実際のデモなどプレカリアート運動が行われた例も紹介されていました。さすが今の時代の人たちという感じで、訴える内容は真剣だけど表現の仕方が楽しげでお笑いの要素もあっていいなと思いました。

座談会と対談はすごかった。
こういう本の対談はたいてい和やか・・・悪くいうと馴れ合ってるものが多い中で、この本のそれは緊張感のあるガチンコ勝負でした。

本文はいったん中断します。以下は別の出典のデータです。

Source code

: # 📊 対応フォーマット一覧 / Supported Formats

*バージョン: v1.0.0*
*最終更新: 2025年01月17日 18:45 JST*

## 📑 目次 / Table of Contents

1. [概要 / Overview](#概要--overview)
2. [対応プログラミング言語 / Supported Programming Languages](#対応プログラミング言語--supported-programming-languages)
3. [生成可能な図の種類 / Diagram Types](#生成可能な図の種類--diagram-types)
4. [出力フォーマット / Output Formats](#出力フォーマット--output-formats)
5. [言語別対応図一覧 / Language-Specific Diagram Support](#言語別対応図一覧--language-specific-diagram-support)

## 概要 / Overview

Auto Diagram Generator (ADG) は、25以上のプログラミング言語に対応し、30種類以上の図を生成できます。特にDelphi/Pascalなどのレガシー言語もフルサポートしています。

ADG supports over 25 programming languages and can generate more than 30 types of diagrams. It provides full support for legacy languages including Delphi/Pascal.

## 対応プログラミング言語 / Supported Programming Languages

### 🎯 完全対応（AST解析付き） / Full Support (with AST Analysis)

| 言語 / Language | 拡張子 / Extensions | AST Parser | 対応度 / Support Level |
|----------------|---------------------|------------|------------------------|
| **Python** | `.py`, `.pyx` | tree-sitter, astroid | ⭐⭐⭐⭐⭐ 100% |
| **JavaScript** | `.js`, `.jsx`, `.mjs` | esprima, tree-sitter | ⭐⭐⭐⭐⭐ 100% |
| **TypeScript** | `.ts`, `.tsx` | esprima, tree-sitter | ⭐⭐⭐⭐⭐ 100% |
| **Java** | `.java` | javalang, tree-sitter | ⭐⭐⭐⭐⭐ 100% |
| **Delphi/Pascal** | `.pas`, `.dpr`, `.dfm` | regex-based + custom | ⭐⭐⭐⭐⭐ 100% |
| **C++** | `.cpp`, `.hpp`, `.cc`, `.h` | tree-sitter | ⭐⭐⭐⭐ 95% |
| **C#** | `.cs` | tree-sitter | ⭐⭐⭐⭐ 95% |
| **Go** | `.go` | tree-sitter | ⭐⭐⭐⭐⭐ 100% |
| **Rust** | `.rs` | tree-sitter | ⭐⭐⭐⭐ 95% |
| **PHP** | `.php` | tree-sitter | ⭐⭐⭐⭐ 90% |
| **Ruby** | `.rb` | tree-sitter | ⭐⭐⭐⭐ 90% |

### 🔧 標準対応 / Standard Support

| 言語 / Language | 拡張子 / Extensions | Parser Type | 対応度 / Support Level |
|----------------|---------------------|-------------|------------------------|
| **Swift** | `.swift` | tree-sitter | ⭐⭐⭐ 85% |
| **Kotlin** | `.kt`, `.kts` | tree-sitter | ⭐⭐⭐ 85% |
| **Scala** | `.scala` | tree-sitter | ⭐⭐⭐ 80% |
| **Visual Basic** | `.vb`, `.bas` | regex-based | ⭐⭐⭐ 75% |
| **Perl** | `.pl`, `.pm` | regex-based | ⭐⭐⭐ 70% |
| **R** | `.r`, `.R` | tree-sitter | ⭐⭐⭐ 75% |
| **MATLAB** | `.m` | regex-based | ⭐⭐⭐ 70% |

特に石原慎太郎との対談。雨宮さんが石原慎太郎を前にして負けてないで頑張ってたのがすごかった。それは雨宮さんがものを知らない怖いもの知らずだからではなくて、石原慎太郎的価値観の中で雨宮さんがすごい劣位にいることとかプレカリアート運動の対極にいて理解する気もさらさらないような人を前にしていることなどをわかった上で、怖いけど勇気を出してという感じ。途中でキレるこらえ性のない都知事に対して、相手を立てつつも本人に対してしっかり批判する雨宮さんの方が立派に見えました。ちなみに、都知事がキレるシーンは文字なのに、突然怒り出す様子が目に見えるようでウケました。

そう、それでプレカリアート問題。
この本が出たのはもう1年以上前なので、いまよりもまだまだ非正規雇用者の苦難さが理解されていないときでした。座談会でも正社員の人や、息子をフリーターから正社員にしたという女性など立場の違う人には「そんなのフリーターや派遣でいるなんて本人がだらしなくて怠けているから」と一蹴されていて壁が厚い感じがしました。雨宮さんも「プレカリアート運動には賛同者もたくさんいるけど、それと同じくらい反発も大きい」と書いていました。でも大企業で大規模に人員削減されている今ならもっと共感する人が多くなっているんじゃないかと思います。
でもそういう「個人の努力が足りないのを社会のせいにしてる」という意見に対して「努力のベクトルが自分ではなくて社会に向いてる」という反論はわかりやすかったな。
私もちゃんと選挙に行こうと思いました。